● **TEXT PASSAGE**
========
Can someone please explain to me why the following happens. I know that I am accessing the array in the wrong order, it is necessary to reproduce the allocation and slowdown. This came up in an actual application and I could not figure out why:
function f1(A)
n1=size(A,1)
n2=size(A,2)
s=0.
for i=1:n1,j=1:n2-1:n2
s+=A[i,j]
end
return s
end
function f2(A)
n1=size(A,1)
n2=size(A,2)
s=0.
for i=1:n1, j in [1,n2]
s+=A[i,j]
end
return s
end
n=10;A=rand(n,n)
f1(A);f2(A);
n=10000;A=rand(n,n)
@time s1=f1(A);
@time s2=f2(A);
s1-s2
0.000608 seconds (5 allocations: 176 bytes)
0.001324 seconds (20.00 k allocations: 1.068 MB)
0.0
The functions were compiled before, I didn’t post it.
I think you are right about the array issue if you change the function to:
function f1(A)
n1=size(A,1)
n2=size(A,2)
s=0.
for i=1:n1,j=1:n2-1:n2
s+=A[i,j]
end
return s
end
function f2(A)
n1=size(A,1)
n2=size(A,2)
s=0.
inds=[1,n2]
for i=1:n1, j in inds
s+=A[i,j]
end
return s
end
n=10;A=rand(n,n)
f1(A);f2(A);
n=10000;A=rand(n,n)
@time s1=f1(A);
@time s2=f2(A);
@time s1=f1(A);
@time s2=f2(A);
s1-s2
0.000602 seconds (5 allocations: 176 bytes)
0.000083 seconds (7 allocations: 288 bytes)
========
● **DATA**
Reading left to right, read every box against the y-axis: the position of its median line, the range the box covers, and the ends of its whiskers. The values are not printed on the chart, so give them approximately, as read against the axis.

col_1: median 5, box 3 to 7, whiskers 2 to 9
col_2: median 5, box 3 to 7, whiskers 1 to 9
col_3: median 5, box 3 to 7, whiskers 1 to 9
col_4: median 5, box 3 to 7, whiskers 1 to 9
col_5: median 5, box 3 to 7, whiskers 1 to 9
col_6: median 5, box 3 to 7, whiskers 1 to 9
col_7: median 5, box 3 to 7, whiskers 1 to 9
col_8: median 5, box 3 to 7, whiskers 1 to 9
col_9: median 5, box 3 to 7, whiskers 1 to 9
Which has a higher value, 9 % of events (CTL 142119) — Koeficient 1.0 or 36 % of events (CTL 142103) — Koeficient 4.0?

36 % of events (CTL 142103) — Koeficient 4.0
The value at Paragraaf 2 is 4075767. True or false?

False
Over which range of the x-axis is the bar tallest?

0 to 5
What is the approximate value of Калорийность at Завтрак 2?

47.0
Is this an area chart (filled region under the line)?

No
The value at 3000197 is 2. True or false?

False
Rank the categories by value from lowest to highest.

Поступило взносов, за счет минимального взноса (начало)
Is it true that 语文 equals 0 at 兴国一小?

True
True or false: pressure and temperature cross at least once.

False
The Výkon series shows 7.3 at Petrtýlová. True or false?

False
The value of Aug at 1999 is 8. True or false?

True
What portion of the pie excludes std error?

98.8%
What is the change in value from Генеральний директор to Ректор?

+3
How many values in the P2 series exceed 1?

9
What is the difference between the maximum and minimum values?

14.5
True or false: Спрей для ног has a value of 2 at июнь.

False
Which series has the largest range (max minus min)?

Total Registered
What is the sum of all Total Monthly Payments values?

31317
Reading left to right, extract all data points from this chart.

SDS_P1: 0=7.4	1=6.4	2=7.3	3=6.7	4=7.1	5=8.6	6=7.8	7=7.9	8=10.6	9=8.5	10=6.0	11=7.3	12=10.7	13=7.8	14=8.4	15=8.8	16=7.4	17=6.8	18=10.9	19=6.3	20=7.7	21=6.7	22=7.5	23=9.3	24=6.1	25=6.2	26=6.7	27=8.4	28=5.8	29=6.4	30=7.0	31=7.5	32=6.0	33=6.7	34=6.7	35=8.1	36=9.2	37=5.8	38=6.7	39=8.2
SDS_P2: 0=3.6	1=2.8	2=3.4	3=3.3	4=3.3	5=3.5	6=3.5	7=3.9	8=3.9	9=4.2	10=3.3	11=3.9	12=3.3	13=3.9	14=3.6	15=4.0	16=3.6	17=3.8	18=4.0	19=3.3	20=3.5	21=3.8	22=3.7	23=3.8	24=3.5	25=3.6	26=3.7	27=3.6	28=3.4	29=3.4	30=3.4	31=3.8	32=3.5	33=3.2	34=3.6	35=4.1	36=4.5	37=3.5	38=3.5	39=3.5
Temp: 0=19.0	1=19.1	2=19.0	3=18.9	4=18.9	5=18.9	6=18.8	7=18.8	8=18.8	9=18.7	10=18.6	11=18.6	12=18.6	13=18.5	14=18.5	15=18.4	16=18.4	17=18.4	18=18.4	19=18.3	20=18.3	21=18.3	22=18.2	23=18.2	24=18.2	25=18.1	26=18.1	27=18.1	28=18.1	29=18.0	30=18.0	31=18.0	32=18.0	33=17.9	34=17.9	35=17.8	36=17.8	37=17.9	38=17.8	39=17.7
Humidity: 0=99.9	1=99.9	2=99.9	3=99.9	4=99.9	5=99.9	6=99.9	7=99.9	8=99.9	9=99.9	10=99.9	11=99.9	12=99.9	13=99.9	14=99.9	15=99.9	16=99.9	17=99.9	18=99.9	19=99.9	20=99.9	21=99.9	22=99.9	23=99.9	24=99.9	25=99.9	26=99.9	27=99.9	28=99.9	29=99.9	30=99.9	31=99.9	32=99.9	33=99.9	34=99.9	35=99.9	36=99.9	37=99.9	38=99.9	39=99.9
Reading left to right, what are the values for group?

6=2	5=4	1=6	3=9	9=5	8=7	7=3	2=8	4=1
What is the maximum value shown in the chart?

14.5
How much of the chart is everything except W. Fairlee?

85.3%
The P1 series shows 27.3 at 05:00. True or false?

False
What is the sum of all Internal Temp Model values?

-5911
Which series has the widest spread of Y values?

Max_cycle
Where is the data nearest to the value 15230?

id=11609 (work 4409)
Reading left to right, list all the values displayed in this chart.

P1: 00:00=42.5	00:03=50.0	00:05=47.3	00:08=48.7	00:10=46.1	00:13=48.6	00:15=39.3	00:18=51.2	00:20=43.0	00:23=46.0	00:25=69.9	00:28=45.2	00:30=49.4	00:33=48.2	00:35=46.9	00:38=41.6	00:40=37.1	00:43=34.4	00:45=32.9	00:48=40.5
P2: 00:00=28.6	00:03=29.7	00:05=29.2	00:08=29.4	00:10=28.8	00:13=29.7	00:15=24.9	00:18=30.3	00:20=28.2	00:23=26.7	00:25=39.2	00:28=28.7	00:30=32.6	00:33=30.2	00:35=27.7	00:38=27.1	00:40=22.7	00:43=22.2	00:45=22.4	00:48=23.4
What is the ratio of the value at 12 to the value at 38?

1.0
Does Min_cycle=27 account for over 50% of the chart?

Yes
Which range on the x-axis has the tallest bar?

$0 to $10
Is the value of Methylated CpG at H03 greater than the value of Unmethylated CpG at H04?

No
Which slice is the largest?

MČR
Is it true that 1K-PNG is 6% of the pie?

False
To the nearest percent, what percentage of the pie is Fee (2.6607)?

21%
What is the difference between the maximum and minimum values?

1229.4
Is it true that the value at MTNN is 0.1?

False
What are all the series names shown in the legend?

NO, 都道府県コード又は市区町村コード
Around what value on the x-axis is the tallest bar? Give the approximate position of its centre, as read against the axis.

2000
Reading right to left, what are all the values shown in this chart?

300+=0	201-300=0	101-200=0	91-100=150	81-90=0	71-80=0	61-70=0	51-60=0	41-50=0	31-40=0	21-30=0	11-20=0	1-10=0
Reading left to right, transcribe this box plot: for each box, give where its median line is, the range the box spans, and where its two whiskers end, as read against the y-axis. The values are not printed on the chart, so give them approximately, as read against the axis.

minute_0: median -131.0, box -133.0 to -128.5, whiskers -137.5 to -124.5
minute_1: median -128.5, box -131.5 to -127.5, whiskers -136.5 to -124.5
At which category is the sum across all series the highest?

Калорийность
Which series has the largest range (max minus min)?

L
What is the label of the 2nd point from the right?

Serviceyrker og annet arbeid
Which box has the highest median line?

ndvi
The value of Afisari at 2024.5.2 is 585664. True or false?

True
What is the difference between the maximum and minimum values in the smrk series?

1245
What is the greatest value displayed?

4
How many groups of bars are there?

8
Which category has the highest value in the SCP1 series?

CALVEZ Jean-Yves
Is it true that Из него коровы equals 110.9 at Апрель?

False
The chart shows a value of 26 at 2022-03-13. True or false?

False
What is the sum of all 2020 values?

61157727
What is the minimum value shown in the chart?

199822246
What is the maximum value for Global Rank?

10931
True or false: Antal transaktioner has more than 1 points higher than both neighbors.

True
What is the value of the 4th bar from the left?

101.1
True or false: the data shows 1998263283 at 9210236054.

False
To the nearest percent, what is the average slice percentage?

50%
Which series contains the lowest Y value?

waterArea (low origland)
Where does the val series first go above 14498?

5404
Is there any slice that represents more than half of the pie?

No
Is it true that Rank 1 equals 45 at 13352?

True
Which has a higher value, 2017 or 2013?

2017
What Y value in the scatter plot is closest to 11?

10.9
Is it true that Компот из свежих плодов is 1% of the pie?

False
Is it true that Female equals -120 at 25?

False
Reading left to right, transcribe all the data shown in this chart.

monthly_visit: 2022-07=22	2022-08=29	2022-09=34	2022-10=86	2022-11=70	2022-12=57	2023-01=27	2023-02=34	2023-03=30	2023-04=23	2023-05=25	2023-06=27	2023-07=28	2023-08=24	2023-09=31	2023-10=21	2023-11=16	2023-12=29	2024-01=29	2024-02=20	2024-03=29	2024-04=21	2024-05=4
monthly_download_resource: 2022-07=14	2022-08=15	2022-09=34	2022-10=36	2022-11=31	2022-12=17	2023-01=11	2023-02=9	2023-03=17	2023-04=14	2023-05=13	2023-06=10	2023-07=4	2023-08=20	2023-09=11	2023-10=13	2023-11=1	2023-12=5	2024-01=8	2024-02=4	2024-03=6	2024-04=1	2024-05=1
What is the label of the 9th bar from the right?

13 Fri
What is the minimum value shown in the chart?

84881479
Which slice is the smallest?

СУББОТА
========
● **EXERCISE GOAL**
Can you pick up the Julia forum post about loop allocations from its last line and continue it? These items come from a different source than the text.

● **TASK RESPONSE**
0.000581 seconds (5 allocations: 176 bytes)
0.000080 seconds (7 allocations: 288 bytes)
It becomes even faster! Which I don’t understand either.
I guess in the first version a 2 vector keeps getting created and garbage collected; I thought the compiler could figure out that it was a constant and pre-compute it but it didn’t.
Or I am just lost, which is a perfectly good explanation
Can someone please explain to me why the following happens. I know
that I am accessing the array in the wrong order, it is necessary to
reproduce the allocation and slowdown. This came up in an actual
application and I could not figure out why:
Cannot answer your question as such (I’m definitely a n00b in Julia) but
do note that the two ranges for j are different?
The j ranges are the same. The issue was that the vector [1,n2] was being created and garbage collected inside the loop at every iteration, which is slow. With the step range 1:n2-1:n2 that does not happen.
I am not sure if you have intended to use the code for matrices of dimensions min(m,n) > 1, but in f1, there is a bug: when n2 == 1, you get an error. Plus, why would you iterate if you know ahead of time that you will use the first and last columns of the matrix?
Below code excerpt will save you one loop, and hence, is more efficient:
function f1(A)
n1=size(A,1)
n2=size(A,2)
s=0.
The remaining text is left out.